Segment Start: INPUT

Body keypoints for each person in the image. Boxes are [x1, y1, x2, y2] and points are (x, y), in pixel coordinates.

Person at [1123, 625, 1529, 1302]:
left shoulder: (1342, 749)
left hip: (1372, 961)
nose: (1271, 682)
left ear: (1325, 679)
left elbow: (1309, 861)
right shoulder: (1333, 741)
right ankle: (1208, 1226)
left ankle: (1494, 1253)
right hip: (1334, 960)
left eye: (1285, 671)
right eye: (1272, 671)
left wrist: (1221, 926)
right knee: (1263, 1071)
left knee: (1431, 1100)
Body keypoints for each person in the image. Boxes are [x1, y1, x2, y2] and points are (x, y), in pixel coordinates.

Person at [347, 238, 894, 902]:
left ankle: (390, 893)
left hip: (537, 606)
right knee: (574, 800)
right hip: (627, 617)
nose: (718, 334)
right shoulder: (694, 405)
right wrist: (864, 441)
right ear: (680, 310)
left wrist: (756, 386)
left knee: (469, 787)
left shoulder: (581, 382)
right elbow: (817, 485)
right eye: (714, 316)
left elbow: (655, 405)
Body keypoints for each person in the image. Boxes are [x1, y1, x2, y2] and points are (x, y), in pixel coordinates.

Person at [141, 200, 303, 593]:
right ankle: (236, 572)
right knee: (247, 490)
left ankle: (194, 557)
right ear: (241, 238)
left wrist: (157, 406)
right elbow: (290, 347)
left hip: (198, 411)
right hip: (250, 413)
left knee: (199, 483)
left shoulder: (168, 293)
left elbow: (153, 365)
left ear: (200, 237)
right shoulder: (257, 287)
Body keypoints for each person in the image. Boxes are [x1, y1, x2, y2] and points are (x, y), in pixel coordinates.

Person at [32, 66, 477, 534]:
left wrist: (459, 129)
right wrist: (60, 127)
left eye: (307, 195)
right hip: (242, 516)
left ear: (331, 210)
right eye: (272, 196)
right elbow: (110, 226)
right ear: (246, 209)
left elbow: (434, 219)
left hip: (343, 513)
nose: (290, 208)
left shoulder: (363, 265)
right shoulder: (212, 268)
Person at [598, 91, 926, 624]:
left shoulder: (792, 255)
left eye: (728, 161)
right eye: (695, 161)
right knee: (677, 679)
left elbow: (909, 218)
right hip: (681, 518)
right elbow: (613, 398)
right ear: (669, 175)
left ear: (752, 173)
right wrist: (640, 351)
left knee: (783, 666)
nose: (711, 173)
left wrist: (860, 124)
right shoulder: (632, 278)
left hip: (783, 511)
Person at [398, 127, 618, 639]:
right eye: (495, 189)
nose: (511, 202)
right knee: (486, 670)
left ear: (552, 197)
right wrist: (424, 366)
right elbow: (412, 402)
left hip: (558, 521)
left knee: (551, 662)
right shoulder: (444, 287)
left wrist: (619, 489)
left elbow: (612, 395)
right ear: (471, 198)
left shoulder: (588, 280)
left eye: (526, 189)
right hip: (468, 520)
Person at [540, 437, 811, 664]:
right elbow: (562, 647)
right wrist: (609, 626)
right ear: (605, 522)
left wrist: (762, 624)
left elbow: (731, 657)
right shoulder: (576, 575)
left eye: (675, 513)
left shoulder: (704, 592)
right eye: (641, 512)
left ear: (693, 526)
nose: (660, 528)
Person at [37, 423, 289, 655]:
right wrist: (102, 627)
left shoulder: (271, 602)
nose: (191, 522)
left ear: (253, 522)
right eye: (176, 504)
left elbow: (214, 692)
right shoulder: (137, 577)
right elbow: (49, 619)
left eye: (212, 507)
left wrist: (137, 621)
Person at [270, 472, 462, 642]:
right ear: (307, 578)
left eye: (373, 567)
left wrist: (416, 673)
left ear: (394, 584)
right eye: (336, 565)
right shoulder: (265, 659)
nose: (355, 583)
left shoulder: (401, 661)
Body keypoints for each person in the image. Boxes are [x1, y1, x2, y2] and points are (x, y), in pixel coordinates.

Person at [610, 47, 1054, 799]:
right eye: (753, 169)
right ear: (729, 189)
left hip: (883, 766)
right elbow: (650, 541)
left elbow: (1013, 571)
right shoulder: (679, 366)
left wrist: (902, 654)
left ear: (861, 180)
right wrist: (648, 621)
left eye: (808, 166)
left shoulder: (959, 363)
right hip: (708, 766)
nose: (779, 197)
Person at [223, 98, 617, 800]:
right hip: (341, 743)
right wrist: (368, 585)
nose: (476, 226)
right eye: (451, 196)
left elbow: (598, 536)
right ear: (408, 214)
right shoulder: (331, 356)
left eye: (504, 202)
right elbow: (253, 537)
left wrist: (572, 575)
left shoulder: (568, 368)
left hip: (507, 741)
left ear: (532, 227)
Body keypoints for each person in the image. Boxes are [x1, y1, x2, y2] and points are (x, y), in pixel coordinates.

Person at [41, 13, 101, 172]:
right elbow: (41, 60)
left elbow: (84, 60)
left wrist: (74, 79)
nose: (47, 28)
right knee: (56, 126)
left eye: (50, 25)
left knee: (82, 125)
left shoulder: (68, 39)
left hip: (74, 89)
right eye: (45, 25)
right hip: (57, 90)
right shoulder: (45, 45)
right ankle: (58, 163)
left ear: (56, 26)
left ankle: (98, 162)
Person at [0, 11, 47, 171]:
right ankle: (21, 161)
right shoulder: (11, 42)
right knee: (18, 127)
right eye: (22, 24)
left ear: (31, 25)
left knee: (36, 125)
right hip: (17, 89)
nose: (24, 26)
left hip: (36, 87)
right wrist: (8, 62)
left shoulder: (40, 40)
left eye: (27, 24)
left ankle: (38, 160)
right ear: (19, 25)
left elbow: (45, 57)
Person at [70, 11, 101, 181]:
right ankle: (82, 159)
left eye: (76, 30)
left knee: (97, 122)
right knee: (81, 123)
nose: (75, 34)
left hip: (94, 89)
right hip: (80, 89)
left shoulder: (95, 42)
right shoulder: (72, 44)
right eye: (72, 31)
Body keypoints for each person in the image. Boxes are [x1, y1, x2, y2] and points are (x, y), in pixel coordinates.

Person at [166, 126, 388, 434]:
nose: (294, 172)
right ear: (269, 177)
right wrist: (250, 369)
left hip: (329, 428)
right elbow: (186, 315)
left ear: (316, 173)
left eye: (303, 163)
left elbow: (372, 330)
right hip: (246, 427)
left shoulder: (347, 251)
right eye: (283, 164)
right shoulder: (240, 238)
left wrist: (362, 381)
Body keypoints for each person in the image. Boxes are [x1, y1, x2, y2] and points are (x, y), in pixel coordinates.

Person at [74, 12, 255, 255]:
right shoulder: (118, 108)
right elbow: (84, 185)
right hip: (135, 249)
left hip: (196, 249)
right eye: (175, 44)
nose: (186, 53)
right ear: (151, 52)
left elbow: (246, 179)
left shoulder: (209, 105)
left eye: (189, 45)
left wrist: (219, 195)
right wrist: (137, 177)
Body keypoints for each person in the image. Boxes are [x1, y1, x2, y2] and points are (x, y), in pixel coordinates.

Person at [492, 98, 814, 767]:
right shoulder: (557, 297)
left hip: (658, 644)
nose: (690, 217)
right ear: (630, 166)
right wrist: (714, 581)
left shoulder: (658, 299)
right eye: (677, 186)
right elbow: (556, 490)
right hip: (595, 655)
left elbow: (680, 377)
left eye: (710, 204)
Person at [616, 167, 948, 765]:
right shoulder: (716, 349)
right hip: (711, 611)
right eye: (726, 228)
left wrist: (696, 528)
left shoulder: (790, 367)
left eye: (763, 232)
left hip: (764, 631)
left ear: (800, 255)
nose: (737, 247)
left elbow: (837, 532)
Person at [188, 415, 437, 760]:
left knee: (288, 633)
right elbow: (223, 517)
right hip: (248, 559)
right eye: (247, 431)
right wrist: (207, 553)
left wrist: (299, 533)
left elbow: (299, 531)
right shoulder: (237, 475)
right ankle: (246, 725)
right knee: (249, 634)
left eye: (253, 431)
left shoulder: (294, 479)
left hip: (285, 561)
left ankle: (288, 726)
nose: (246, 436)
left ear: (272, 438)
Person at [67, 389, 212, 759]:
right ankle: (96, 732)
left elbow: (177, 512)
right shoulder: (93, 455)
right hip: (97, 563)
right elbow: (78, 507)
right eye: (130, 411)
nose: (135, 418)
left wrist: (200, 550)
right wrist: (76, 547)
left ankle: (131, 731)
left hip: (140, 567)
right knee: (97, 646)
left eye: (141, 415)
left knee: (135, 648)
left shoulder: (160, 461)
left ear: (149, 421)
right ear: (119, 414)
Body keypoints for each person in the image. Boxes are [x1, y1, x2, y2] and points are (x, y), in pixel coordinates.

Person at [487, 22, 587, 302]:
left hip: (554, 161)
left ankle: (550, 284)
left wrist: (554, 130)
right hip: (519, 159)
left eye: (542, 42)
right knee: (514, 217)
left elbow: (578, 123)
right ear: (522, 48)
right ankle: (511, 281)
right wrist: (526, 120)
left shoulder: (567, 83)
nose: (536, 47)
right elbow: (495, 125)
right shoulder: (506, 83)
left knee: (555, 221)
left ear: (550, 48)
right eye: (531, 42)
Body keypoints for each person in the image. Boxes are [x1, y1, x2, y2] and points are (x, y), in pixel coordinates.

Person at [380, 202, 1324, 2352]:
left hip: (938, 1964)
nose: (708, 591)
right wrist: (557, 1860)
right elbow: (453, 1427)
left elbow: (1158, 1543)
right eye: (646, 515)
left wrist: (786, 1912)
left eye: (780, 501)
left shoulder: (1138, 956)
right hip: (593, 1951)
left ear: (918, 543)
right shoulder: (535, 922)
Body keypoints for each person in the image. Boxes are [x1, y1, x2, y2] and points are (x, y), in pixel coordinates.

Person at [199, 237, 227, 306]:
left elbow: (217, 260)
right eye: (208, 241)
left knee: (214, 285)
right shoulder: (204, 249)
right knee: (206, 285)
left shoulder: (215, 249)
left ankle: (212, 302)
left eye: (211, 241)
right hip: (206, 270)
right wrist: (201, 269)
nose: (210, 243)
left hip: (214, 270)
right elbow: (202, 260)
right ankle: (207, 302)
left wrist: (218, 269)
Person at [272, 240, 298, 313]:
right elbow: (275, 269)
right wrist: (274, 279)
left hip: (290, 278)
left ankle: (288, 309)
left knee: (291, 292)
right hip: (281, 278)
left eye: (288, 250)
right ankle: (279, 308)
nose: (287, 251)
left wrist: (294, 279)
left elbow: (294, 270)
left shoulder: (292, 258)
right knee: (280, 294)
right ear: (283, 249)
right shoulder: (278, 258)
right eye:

Segment End: INPUT

TRY IT:
All lines above from the one containing "left hip: (554, 161)" to the one containing "left shoulder: (567, 83)" must be repeated exactly, both lines included, and no others.

RESPONSE TO THE TASK:
left hip: (554, 161)
left ankle: (550, 284)
left wrist: (554, 130)
right hip: (519, 159)
left eye: (542, 42)
right knee: (514, 217)
left elbow: (578, 123)
right ear: (522, 48)
right ankle: (511, 281)
right wrist: (526, 120)
left shoulder: (567, 83)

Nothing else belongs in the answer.